Before the facility was built, silkworms were cultivated only in the spring, as their eggs hatched when temperatures rose. By refrigerating the eggs, sericulturists controlled hatching to produce more than one “crop” in a year. This maximized silkworm cultivation and expanded output, allowing Tomioka Silk Mill to increase reeling capacity.

The stone walls were built on the steep mountainside, at the base of a 400-meter-long tumble of basalt boulders resulting from an ancient landslide. This spot was chosen for the cold air that flows out of the spaces between the boulders. The cold air results from snow and rain that fall on the mountain becoming trapped in gaps between the boulders, forming ice and cooling the air trapped in the gaps between the stones. Cold air, being denser, descends the mountainside, becoming colder and pulling warm air after it, which in turn is cooled in the same way. Even in summer, the cold air emitted at the bottom does not exceed 5°C.

Preparing for storage

High stone walls built at the base of the boulders captured the cold air where
it emerged.
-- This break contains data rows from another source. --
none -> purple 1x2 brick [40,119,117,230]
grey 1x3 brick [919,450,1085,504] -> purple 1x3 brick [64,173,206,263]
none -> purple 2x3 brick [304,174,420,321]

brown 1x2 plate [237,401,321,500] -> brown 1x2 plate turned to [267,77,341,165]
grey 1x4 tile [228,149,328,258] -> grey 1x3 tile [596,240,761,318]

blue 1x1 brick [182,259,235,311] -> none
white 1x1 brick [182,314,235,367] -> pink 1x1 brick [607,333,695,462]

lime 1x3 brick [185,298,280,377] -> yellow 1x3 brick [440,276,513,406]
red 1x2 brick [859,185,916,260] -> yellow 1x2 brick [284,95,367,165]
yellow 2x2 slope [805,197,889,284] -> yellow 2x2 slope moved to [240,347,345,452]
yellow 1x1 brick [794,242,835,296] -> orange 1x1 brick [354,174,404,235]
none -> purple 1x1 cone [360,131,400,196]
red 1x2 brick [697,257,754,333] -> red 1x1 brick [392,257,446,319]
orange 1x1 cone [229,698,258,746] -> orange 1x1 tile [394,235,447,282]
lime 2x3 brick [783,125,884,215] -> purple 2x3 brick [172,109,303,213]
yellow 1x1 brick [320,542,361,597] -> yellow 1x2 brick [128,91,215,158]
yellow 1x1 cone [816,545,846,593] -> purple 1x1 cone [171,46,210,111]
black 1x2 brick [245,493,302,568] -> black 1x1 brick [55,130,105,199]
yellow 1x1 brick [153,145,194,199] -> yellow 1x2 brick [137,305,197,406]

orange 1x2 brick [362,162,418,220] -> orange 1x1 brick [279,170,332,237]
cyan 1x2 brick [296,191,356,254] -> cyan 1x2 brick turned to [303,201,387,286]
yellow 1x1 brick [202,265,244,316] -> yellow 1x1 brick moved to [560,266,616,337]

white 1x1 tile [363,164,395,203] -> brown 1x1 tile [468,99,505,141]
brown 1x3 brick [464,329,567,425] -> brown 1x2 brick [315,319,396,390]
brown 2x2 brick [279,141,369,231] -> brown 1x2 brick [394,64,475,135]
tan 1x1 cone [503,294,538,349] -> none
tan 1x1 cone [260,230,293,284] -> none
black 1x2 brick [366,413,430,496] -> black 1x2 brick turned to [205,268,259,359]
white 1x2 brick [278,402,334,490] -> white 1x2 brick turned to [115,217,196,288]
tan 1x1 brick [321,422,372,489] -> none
Multilevel wooden cold storage units were then built inside the
walls. Controlling the flow of the cold air made it possible to ensure a
year-round constant temperature inside the units. The first cold storage units
began operations in 1905. By 1914, the site had three, roughly in a row.

Sericulturists in various parts of Japan and the Korean Peninsula provided silkworm eggs on specially marked cards to facilitate handling. Once laid, the eggs were tested for disease and the cards containing disease-free eggs were labeled, catalogued, and shipped to Arafune Cold Storage to be stored. At its height, the facility stored about 1.1 million cards, making Arafune Cold Storage the largest silkworm egg storage site in Japan at that time.

When needed, the cards were shipped back to their point of origin, the eggs hatched, and the silkworms began their lifecycle.

The decline of the facility

The fortunes of Arafune Cold Storage began to decline when the 1923 Great Kanto Earthquake disrupted railway shipping, preventing eggs from being returned to their owners on time. The site was closed around 1935 when electricity-powered refrigeration became widely available. The storage units were dismantled, leaving only the stone walls standing today.

When the site was in use, there were administrative buildings on a flat area above the stone walls. The outlines of these buildings have been marked on the ground to help visitors grasp the scale of the once-bustling facility.

Some Jomon period (10,000 BCE–300 BCE) artifacts have been discovered in a small cave just behind the site of the administrative buildings, leading archaeologists to conclude that ancient peoples may also have used the site for its cold-storage benefits.